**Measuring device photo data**

● ● ●

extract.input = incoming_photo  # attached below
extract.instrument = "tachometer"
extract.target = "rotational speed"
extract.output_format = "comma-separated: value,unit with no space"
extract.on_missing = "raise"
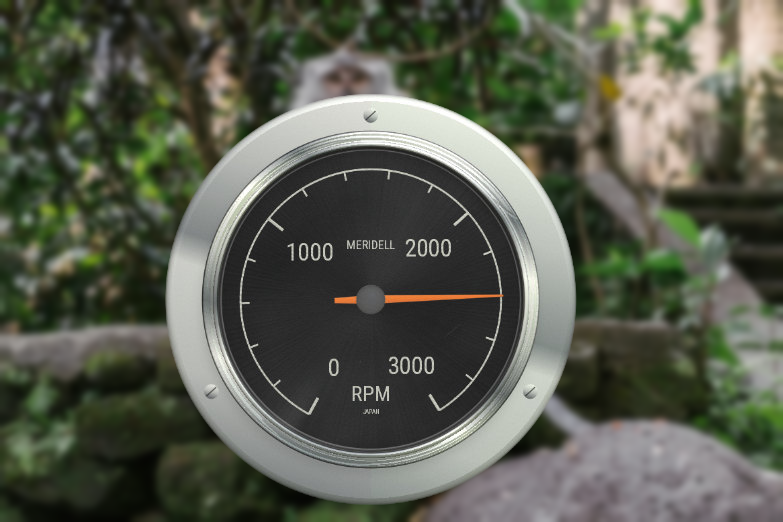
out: 2400,rpm
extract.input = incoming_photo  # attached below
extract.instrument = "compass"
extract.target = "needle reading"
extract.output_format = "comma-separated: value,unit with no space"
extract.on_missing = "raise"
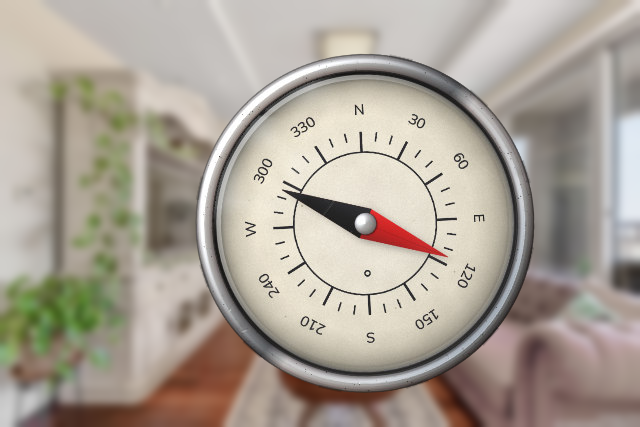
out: 115,°
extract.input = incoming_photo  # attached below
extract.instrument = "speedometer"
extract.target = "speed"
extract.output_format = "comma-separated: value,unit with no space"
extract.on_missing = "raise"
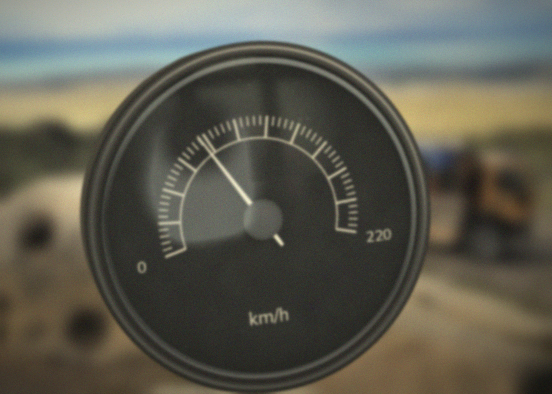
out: 76,km/h
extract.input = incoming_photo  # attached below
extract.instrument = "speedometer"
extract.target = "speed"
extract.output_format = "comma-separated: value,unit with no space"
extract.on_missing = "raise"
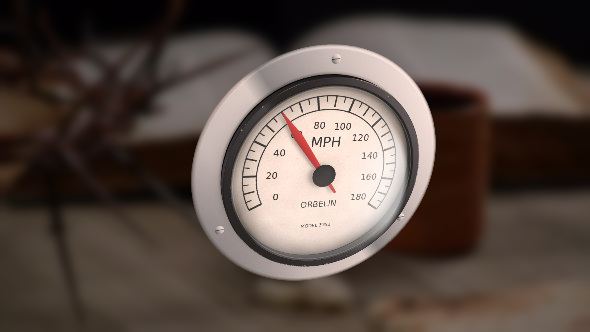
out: 60,mph
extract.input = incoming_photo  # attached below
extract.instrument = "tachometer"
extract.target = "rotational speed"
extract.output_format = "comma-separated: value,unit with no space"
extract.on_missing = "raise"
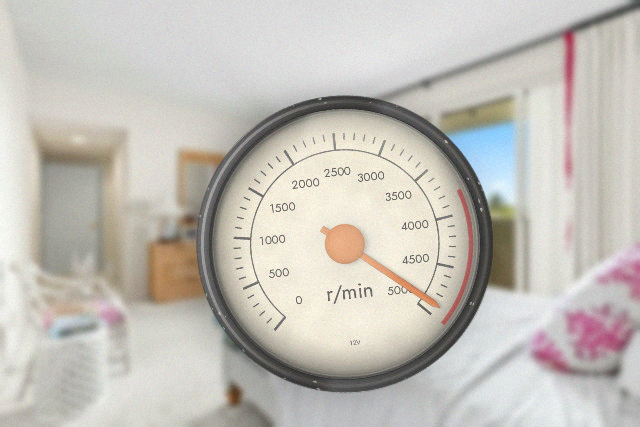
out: 4900,rpm
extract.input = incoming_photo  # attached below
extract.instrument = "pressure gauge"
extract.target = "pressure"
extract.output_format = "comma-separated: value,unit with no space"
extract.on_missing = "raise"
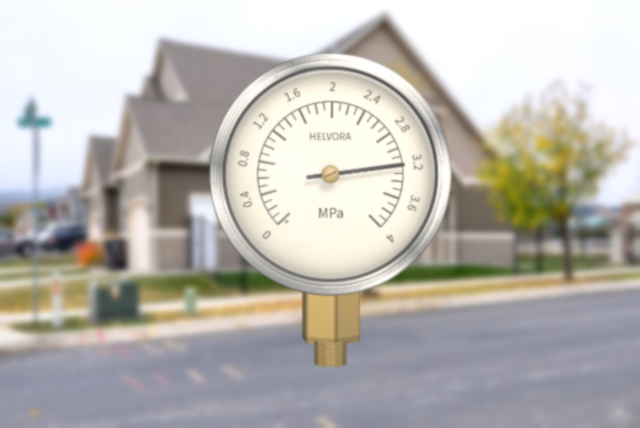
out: 3.2,MPa
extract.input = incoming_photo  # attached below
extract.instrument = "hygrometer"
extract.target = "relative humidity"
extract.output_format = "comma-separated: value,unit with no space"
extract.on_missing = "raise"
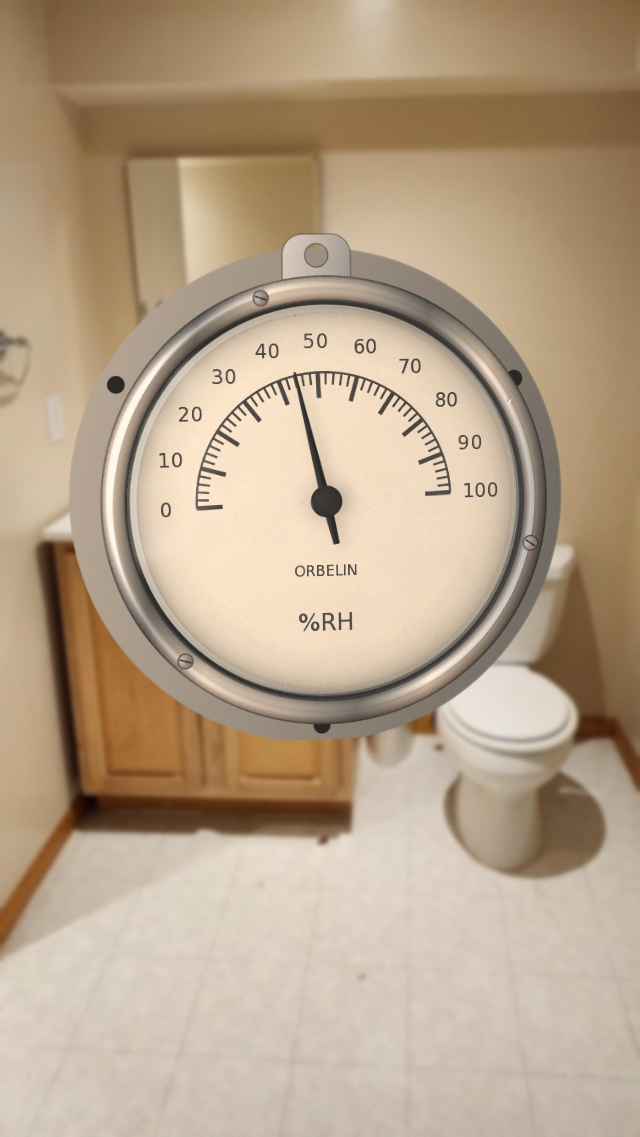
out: 44,%
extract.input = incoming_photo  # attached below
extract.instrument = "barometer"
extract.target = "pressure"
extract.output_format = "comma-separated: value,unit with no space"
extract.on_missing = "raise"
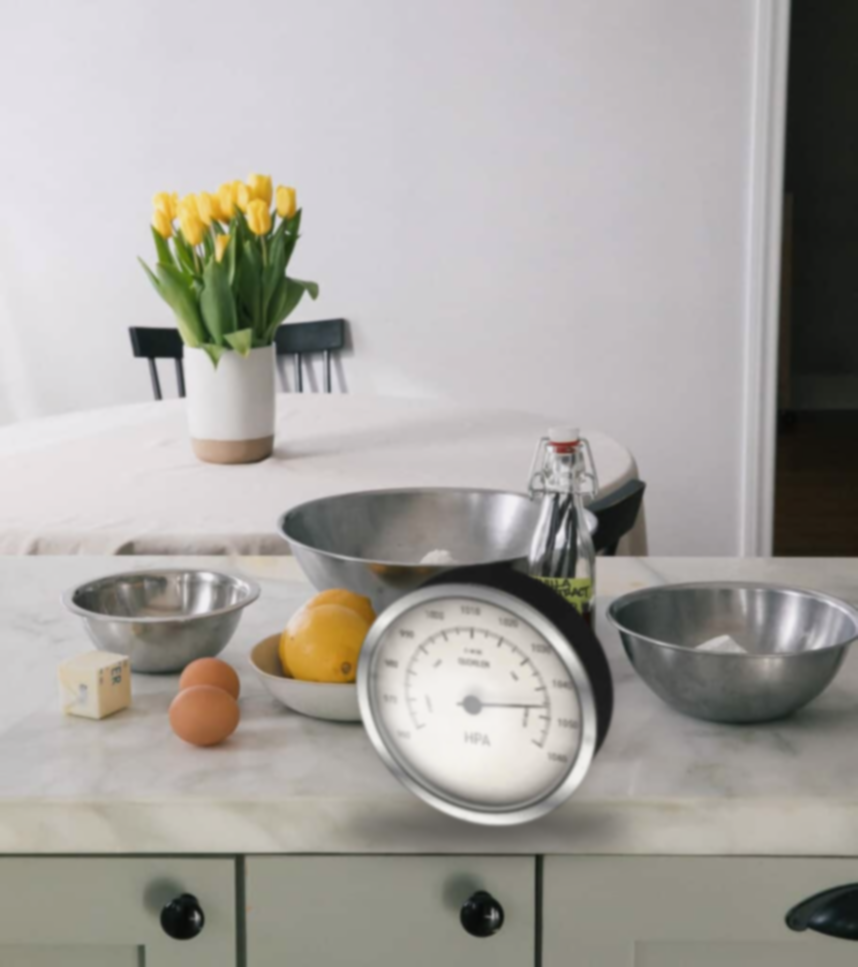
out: 1045,hPa
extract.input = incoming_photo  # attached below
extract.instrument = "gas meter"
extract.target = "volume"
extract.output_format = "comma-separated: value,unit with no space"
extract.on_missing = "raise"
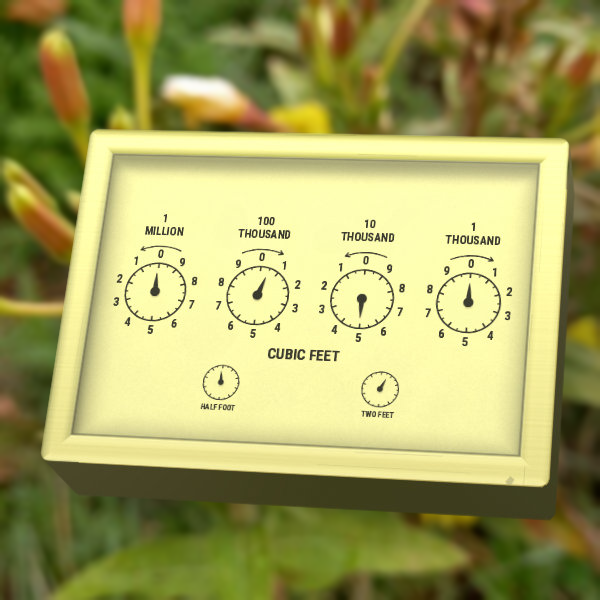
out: 5000,ft³
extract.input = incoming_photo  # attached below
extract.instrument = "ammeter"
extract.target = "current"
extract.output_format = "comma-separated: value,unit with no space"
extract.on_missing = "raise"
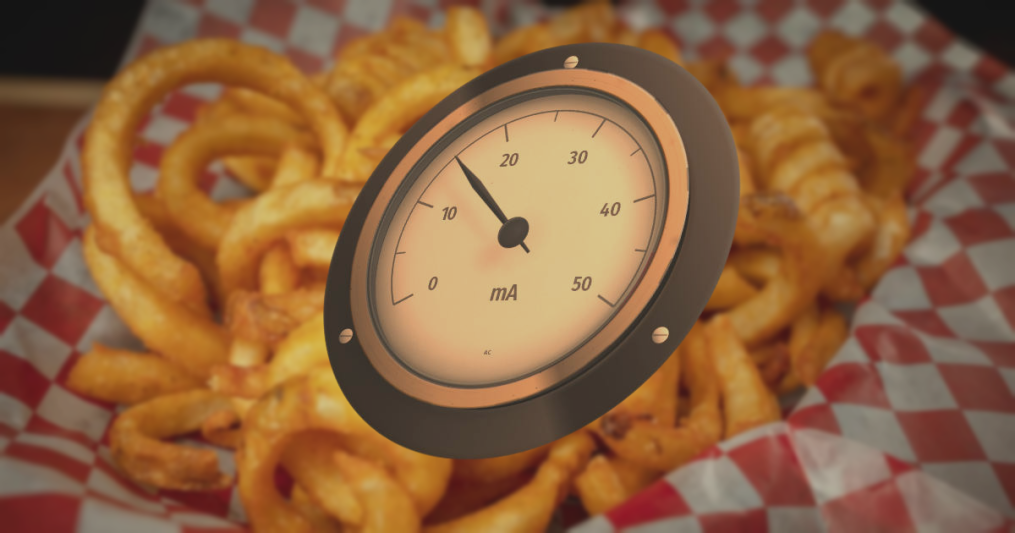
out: 15,mA
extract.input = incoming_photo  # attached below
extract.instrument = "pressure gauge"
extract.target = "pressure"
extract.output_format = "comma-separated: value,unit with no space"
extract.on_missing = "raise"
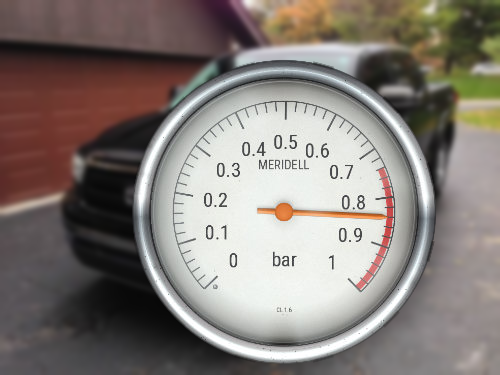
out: 0.84,bar
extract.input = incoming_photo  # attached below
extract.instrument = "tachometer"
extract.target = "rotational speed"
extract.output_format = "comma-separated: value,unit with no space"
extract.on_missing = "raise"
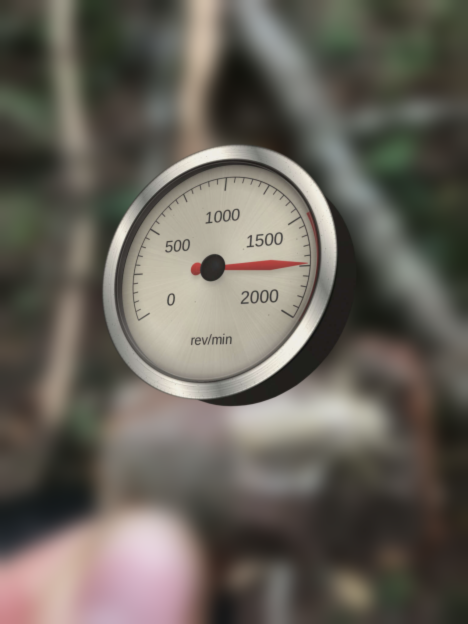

● ● ●

**What you need to do**
Copy out all the records with "incoming_photo" swapped for "uploaded_photo" everywhere it occurs, keeping every other part identical. Leave the pictures out.

**Answer box**
extract.input = uploaded_photo  # attached below
extract.instrument = "tachometer"
extract.target = "rotational speed"
extract.output_format = "comma-separated: value,unit with no space"
extract.on_missing = "raise"
out: 2400,rpm
extract.input = uploaded_photo  # attached below
extract.instrument = "compass"
extract.target = "needle reading"
extract.output_format = "comma-separated: value,unit with no space"
extract.on_missing = "raise"
out: 115,°
extract.input = uploaded_photo  # attached below
extract.instrument = "speedometer"
extract.target = "speed"
extract.output_format = "comma-separated: value,unit with no space"
extract.on_missing = "raise"
out: 76,km/h
extract.input = uploaded_photo  # attached below
extract.instrument = "speedometer"
extract.target = "speed"
extract.output_format = "comma-separated: value,unit with no space"
extract.on_missing = "raise"
out: 60,mph
extract.input = uploaded_photo  # attached below
extract.instrument = "tachometer"
extract.target = "rotational speed"
extract.output_format = "comma-separated: value,unit with no space"
extract.on_missing = "raise"
out: 4900,rpm
extract.input = uploaded_photo  # attached below
extract.instrument = "pressure gauge"
extract.target = "pressure"
extract.output_format = "comma-separated: value,unit with no space"
extract.on_missing = "raise"
out: 3.2,MPa
extract.input = uploaded_photo  # attached below
extract.instrument = "hygrometer"
extract.target = "relative humidity"
extract.output_format = "comma-separated: value,unit with no space"
extract.on_missing = "raise"
out: 44,%
extract.input = uploaded_photo  # attached below
extract.instrument = "barometer"
extract.target = "pressure"
extract.output_format = "comma-separated: value,unit with no space"
extract.on_missing = "raise"
out: 1045,hPa
extract.input = uploaded_photo  # attached below
extract.instrument = "gas meter"
extract.target = "volume"
extract.output_format = "comma-separated: value,unit with no space"
extract.on_missing = "raise"
out: 5000,ft³
extract.input = uploaded_photo  # attached below
extract.instrument = "ammeter"
extract.target = "current"
extract.output_format = "comma-separated: value,unit with no space"
extract.on_missing = "raise"
out: 15,mA
extract.input = uploaded_photo  # attached below
extract.instrument = "pressure gauge"
extract.target = "pressure"
extract.output_format = "comma-separated: value,unit with no space"
extract.on_missing = "raise"
out: 0.84,bar
extract.input = uploaded_photo  # attached below
extract.instrument = "tachometer"
extract.target = "rotational speed"
extract.output_format = "comma-separated: value,unit with no space"
extract.on_missing = "raise"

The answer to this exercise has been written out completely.